◆ **Text shown**
The Public Historian Looks at How History Organizations Can Respond to Community Tragedy

The Public Historian did not anticipate the mass shooting in Parkland, Florida, when it recruited a roundtable on rapidly responding to community tragedy for its latest issue.
Pulse Nightclub shooting temporary memorial at the Dr. Phillips Center for the Performing Arts in Orlando, FL on June 16, 2016. Photograph by Pam Schwartz, courtesy of the Orange County Regional History Center.

The Public Historian, which always strives to be relevant and to provide models of how historians can most effectively engage with our communities, did not anticipate the mass shooting in Parkland, Florida, when it recruited a roundtable on rapidly responding to community tragedy for its February 2018 issue and an accompanying blog series on History@Work, the blog of the National Council on Public History. But while we cannot predict individual crises, be they shootings, natural disasters, political upheavals, or epidemics of disease, we can predict that our communities will face crises, of some kind, at some point. And we should think about how we will deal with that eventuality before it happens. Doing so, as Sarah Pharaon of the International Coalition of Sites of Conscience says in her introduction to the roundtable, can lead history organizations not only to be relevant but to be essential community organizations.

◆ **Problems to solve**
**a)** Sum up the Public Historian piece in two sentences.
**b)** Edit the stretch of the Public Historian piece from "The Public Historian Looks" through "Regional History Center.", replacing "roundtable" with "panel".
The lines that follow have nothing to do with the Public Historian piece.

◆ **Given information**
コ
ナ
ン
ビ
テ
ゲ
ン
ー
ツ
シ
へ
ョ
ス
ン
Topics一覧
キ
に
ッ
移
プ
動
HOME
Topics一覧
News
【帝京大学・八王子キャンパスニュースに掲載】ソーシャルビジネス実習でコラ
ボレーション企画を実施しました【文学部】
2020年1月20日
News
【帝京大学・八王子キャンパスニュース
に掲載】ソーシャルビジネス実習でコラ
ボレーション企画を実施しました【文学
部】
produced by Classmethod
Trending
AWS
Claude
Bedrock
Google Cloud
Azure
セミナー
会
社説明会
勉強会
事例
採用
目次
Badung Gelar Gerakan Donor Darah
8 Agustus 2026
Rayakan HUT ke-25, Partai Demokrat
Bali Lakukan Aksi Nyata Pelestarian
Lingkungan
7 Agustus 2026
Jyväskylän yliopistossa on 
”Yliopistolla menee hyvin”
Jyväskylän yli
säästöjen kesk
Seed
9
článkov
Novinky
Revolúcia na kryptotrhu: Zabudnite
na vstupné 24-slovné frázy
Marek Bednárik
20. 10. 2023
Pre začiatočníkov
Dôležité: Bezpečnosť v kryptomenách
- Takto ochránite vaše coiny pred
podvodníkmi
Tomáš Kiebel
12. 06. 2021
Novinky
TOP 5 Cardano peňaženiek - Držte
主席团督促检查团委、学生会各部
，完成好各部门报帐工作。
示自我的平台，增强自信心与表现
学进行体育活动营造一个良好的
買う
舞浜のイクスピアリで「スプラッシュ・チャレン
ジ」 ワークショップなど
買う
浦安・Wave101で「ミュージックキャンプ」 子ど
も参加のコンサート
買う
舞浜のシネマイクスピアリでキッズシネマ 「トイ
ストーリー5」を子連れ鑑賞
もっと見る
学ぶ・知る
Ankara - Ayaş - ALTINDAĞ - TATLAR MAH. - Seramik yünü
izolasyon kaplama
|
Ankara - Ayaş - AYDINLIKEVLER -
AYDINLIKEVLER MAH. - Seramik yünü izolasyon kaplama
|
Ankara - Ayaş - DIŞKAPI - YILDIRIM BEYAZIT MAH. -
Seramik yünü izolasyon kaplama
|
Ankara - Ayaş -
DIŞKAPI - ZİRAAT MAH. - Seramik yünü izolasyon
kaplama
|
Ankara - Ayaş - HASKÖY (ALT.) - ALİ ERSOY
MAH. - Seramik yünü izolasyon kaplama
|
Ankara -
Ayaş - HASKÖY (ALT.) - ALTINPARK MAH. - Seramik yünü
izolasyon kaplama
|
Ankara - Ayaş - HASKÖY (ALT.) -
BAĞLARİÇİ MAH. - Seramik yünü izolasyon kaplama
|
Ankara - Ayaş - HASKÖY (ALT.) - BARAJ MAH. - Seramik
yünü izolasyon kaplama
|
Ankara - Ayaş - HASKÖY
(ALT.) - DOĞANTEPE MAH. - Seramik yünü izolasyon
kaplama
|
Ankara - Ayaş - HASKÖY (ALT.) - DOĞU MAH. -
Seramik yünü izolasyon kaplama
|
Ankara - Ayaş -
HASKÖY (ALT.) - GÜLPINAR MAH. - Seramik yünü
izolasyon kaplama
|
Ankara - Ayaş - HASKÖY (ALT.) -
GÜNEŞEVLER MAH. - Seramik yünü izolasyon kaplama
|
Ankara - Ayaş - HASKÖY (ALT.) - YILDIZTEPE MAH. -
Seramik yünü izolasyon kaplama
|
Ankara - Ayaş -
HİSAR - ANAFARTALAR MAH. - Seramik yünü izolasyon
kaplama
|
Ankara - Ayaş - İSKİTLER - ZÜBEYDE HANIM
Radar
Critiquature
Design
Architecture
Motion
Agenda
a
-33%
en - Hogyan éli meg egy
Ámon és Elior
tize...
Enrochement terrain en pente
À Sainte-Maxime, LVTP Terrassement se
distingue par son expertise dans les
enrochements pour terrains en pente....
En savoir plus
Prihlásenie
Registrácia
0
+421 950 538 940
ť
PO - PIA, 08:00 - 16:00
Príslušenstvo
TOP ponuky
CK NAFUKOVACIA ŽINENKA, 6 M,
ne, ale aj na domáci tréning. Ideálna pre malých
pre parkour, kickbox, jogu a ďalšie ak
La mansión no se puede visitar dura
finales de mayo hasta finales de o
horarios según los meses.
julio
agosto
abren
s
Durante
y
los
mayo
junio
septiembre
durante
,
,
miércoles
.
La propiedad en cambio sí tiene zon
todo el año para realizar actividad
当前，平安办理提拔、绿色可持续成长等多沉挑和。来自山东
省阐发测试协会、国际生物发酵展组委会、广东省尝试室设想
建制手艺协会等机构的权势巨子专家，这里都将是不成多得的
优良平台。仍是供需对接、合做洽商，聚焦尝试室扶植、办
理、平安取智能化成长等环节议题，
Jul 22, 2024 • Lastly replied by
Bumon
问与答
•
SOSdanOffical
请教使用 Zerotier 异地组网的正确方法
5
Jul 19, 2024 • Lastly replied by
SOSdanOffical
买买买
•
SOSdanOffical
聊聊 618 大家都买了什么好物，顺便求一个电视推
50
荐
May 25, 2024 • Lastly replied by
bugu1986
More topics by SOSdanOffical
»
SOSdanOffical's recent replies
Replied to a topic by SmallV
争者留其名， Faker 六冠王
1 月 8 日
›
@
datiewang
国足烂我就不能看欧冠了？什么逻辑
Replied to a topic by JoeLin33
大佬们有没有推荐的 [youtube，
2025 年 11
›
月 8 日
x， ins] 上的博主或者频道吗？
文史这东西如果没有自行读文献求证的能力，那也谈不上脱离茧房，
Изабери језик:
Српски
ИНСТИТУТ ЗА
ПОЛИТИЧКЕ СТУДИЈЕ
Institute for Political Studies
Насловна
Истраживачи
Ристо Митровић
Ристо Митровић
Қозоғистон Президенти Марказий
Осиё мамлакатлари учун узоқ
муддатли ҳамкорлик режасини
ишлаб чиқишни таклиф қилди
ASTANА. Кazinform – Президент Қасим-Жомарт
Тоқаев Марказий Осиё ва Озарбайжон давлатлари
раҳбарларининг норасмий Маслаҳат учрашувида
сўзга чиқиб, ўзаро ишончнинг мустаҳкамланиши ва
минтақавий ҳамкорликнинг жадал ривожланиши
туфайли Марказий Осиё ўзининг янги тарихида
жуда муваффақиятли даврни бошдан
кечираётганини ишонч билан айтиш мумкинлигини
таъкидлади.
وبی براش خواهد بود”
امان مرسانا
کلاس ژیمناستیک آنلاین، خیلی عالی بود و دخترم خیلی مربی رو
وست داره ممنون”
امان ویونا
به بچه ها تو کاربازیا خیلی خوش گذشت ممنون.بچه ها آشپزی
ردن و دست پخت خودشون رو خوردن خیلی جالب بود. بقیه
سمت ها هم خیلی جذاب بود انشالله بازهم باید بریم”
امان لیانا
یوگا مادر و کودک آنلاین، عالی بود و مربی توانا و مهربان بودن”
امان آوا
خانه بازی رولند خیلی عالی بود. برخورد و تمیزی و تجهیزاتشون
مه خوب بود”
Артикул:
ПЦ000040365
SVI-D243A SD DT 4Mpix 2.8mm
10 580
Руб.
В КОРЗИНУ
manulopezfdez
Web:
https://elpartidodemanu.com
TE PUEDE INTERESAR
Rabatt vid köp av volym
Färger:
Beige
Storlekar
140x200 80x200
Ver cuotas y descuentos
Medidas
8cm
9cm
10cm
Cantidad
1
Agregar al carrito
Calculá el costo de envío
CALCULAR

◆ **Activity answers**
**a)** The Public Historian organized a roundtable on rapidly responding to community tragedy for its February 2018 issue, with a blog series on History@Work, before the mass shooting in Parkland, Florida. Because communities will face crises of some kind at some point, history organizations should plan for them ahead of time, which can make them not only relevant but essential community organizations.

**b)**
The Public Historian Looks at How History Organizations Can Respond to Community Tragedy

The Public Historian did not anticipate the mass shooting in Parkland, Florida, when it recruited a panel on rapidly responding to community tragedy for its latest issue.
Pulse Nightclub shooting temporary memorial at the Dr. Phillips Center for the Performing Arts in Orlando, FL on June 16, 2016. Photograph by Pam Schwartz, courtesy of the Orange County Regional History Center.